Adriaan Gilles Camper (March 31, 1759 – February 5, 1820) was a 19th-century Dutch mathematics and physics professor at the University of Franeker who took to politics and became a statesman in his later years. He was the son of Petrus Camper is known today primarily for his paleontological work in collaboration with his father, causing several fossil holotypes to be named after him, such as the Puppigerus P. Camperi. The engravings he commissioned on the basis of his father's work were published by Barthélemy Faujas de Saint-Fond. He himself wrote several books on paleontology, including a catalog of his collection of fossils and minerals.

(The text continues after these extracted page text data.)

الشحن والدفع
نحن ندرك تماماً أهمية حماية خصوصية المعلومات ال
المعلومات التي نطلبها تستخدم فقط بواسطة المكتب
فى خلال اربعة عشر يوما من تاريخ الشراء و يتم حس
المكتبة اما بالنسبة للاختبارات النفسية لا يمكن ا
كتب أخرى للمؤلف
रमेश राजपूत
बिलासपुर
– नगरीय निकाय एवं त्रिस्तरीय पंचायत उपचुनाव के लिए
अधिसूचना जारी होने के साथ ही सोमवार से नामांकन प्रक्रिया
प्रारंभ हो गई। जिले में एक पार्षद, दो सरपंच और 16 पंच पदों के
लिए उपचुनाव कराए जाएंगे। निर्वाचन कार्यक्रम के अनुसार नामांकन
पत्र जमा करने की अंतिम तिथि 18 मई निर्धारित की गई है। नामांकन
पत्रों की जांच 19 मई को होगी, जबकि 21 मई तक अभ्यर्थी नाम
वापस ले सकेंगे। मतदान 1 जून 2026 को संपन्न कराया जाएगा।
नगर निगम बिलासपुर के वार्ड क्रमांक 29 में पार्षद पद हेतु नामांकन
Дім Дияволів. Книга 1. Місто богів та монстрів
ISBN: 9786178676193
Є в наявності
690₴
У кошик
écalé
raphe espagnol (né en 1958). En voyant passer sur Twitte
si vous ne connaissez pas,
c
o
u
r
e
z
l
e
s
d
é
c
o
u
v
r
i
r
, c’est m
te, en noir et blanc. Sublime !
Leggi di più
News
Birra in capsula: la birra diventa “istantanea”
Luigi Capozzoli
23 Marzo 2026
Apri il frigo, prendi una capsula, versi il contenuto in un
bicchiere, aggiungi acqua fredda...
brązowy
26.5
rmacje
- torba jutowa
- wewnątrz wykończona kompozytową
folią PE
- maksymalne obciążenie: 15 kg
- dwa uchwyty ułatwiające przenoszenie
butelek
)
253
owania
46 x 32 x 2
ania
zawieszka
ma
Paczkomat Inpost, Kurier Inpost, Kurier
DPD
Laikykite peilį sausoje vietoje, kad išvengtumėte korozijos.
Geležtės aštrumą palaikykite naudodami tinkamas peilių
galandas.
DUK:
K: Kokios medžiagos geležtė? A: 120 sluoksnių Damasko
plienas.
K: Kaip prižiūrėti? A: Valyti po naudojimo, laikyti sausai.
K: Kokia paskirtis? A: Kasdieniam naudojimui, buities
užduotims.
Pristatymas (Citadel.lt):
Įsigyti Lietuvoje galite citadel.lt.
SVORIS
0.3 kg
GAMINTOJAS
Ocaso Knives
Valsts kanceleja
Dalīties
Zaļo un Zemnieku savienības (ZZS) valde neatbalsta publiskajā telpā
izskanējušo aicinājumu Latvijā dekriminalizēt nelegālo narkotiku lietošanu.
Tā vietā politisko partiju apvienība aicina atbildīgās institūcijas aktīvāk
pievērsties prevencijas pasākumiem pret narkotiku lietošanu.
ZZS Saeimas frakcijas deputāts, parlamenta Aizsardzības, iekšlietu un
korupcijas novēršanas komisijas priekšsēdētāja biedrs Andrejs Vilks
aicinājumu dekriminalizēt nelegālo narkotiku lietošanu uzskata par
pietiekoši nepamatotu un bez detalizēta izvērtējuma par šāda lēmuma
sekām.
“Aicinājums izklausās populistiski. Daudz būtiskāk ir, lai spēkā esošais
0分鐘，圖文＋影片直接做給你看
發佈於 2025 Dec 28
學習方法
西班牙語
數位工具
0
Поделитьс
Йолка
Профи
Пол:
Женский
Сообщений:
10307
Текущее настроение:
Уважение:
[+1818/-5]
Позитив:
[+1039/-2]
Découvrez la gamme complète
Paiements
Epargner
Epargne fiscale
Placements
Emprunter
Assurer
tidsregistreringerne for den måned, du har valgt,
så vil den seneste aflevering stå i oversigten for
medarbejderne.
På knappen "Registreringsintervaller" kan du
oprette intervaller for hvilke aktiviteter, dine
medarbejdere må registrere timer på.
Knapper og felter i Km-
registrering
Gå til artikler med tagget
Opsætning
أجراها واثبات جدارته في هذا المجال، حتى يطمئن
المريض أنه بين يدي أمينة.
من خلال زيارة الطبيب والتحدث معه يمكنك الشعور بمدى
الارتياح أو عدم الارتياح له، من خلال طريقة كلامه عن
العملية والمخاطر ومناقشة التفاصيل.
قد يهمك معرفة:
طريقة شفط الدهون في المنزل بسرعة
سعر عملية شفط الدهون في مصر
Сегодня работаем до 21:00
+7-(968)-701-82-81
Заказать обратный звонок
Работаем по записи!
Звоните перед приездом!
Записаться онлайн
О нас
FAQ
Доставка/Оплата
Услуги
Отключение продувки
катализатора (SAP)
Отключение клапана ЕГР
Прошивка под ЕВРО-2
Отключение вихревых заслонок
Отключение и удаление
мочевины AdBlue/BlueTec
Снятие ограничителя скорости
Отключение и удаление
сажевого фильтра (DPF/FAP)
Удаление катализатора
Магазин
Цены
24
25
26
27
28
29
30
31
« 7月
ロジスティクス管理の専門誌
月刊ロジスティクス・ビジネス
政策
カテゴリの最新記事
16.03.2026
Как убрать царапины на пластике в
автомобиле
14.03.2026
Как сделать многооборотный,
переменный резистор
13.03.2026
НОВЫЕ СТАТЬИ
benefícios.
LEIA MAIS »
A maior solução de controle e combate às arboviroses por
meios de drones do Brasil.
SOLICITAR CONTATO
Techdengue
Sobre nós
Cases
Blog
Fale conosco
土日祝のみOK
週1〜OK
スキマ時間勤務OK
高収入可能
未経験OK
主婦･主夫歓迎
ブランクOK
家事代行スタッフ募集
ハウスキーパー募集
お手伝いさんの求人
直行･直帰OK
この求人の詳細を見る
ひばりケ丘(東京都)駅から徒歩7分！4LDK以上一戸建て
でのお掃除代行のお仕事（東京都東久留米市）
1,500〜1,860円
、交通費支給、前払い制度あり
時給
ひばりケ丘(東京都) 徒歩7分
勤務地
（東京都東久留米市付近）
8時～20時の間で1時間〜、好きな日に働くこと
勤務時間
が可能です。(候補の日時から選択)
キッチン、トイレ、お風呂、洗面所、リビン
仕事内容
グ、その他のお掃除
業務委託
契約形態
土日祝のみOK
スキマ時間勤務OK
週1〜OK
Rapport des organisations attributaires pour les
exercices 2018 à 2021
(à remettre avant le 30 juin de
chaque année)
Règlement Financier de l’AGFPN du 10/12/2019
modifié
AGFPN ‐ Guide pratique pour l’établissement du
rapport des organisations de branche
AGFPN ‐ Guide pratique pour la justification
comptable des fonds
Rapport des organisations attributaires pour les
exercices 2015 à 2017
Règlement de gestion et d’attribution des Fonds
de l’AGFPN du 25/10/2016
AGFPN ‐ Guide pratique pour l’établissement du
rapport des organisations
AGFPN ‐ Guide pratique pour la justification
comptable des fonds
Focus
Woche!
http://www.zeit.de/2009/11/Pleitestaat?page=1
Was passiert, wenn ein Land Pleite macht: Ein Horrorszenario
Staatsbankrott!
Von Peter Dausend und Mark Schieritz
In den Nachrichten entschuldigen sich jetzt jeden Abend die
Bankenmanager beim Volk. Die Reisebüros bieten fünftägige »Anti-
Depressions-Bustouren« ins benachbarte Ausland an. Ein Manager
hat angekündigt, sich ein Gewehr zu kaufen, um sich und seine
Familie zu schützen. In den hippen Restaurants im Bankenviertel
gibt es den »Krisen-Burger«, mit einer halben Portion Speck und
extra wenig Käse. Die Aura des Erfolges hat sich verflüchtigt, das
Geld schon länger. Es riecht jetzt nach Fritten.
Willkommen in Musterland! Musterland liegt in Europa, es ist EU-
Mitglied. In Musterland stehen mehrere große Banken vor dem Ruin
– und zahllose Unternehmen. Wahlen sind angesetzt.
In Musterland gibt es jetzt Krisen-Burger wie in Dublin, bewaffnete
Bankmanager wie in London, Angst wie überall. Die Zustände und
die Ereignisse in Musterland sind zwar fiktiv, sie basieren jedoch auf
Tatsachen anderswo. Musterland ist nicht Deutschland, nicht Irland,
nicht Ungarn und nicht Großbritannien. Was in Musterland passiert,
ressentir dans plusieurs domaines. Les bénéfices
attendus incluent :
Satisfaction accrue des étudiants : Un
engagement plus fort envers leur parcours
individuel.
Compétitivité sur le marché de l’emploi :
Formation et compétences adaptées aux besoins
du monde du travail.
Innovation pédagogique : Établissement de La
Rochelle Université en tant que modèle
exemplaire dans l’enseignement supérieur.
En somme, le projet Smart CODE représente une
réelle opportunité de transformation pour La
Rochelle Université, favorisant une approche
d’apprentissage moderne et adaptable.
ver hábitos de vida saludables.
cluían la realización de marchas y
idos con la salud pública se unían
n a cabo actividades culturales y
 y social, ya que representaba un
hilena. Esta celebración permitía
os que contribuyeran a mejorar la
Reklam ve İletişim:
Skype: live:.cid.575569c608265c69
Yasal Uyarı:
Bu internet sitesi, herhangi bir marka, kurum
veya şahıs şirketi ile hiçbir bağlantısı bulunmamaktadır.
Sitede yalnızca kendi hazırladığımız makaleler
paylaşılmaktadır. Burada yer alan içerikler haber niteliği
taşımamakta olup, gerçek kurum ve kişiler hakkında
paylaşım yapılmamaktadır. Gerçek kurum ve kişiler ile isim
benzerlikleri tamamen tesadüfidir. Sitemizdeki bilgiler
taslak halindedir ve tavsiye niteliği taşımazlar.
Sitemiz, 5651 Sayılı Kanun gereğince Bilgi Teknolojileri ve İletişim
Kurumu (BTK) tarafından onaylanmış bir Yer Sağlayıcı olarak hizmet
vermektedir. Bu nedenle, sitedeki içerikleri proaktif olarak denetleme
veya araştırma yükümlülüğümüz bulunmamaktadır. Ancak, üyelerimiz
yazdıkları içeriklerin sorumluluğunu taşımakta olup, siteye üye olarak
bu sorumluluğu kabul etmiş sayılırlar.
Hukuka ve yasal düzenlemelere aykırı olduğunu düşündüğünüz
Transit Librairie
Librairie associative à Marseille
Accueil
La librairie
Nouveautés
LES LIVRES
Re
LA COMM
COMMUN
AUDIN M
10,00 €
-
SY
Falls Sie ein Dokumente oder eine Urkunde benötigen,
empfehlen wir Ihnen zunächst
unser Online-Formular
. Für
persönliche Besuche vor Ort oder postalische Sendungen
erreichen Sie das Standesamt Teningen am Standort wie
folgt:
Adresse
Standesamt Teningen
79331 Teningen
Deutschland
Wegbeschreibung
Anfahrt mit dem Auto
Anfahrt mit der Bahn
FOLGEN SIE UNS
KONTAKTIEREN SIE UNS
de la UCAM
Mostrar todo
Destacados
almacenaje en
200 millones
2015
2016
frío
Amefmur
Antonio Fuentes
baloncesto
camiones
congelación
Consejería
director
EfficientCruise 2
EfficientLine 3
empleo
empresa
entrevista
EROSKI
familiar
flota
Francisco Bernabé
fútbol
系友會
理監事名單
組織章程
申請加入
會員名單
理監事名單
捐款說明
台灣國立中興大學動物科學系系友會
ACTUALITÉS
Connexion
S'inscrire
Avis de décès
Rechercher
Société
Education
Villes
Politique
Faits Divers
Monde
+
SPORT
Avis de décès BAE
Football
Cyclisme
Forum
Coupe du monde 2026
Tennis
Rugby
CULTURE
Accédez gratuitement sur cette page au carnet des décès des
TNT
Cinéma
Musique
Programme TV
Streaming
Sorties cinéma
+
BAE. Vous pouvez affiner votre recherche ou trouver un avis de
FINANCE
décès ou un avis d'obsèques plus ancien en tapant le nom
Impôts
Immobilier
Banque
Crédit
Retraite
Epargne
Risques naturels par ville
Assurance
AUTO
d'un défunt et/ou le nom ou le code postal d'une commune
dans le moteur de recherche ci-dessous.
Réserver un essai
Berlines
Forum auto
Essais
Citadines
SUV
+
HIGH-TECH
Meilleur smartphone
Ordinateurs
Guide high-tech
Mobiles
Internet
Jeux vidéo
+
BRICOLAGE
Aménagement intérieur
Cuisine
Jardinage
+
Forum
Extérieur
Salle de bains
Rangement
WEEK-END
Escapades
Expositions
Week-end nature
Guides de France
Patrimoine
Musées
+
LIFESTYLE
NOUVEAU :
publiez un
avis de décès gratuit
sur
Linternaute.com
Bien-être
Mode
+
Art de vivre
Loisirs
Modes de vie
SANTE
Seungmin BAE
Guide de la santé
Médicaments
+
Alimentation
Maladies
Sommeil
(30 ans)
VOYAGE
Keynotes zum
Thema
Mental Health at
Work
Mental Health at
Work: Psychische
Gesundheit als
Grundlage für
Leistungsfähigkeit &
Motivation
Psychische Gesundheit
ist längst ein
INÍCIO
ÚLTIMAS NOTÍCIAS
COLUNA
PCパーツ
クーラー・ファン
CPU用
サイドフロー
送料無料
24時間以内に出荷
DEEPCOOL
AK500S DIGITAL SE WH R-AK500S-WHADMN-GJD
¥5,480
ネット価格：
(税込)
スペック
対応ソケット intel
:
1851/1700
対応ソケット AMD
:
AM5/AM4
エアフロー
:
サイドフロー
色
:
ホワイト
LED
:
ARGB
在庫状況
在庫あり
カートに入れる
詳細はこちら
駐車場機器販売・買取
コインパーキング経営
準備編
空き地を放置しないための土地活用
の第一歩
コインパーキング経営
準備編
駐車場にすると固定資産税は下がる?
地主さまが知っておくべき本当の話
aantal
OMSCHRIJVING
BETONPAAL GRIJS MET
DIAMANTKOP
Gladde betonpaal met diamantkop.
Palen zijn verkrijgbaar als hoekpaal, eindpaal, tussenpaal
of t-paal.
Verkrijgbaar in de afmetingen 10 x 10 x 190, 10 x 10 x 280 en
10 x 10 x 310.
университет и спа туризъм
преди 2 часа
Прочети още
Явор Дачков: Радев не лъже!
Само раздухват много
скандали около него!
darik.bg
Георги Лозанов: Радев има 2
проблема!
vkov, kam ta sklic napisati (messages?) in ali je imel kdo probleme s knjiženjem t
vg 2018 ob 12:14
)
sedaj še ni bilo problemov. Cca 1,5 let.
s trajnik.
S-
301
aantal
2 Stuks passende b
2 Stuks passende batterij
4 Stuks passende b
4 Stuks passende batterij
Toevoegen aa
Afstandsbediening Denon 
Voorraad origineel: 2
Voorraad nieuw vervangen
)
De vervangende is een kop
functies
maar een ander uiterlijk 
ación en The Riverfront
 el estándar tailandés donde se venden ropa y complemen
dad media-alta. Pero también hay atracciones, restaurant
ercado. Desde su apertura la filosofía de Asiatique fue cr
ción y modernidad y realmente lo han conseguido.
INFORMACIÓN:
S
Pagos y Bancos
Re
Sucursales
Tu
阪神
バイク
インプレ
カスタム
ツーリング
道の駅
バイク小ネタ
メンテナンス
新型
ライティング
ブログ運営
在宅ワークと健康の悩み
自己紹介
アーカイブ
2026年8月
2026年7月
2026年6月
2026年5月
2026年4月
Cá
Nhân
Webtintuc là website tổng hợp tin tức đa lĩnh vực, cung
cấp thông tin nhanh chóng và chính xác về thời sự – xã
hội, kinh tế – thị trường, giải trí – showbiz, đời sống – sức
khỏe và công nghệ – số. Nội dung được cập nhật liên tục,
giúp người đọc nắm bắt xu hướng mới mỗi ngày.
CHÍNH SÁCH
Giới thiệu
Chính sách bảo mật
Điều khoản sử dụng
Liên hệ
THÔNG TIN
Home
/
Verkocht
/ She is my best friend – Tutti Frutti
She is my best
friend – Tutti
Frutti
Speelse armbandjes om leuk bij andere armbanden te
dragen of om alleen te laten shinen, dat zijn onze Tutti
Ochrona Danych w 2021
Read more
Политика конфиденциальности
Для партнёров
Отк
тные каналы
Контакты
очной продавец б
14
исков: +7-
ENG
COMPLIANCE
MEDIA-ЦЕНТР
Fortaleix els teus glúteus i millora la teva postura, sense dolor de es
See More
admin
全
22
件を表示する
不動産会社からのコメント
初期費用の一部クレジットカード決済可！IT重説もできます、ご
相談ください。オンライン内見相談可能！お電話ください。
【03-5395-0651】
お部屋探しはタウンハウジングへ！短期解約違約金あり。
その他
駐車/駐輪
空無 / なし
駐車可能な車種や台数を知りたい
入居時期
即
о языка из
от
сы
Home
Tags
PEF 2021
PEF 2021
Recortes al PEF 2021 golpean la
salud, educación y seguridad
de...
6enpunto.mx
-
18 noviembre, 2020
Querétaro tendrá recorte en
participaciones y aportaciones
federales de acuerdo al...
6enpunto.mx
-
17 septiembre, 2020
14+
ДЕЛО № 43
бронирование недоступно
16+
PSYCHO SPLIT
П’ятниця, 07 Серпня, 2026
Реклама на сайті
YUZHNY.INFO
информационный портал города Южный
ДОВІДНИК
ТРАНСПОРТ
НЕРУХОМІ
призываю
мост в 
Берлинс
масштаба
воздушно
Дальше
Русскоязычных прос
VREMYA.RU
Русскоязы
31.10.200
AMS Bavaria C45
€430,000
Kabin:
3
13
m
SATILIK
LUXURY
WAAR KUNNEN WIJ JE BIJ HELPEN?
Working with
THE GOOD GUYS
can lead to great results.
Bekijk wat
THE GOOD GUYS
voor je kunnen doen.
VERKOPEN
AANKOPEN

His daughter Frederica married one of his pupils in Franeker, the Dutch geologist J.G.S. van Breda (who later became curator of the Teylers Museum in Haarlem). Van Breda wrote a biography of father-in-law, in which he describes him as the home-schooled wunderkind who entered the University of Franeker at age 14 already learned in natural history and modern languages from his close association with his father. Three years later, in 1776, his mother died, and his father was so struck by the loss that he undertook a leave of absence from the university to travel to Paris and the young Adriaan went with him. There due to the fame of his father, they were received with open arms by the various learned societies such as the French Academy of Sciences and consorted with Louis, Antoine Portal, Jacques-René Tenon, Julien-David Le Roy, the Count Jean-Charles de Borda, the Marquis de Condorcet, and Benjamin Franklin (the American liberator).

He became member of the Royal Institute of the Netherlands in 1808.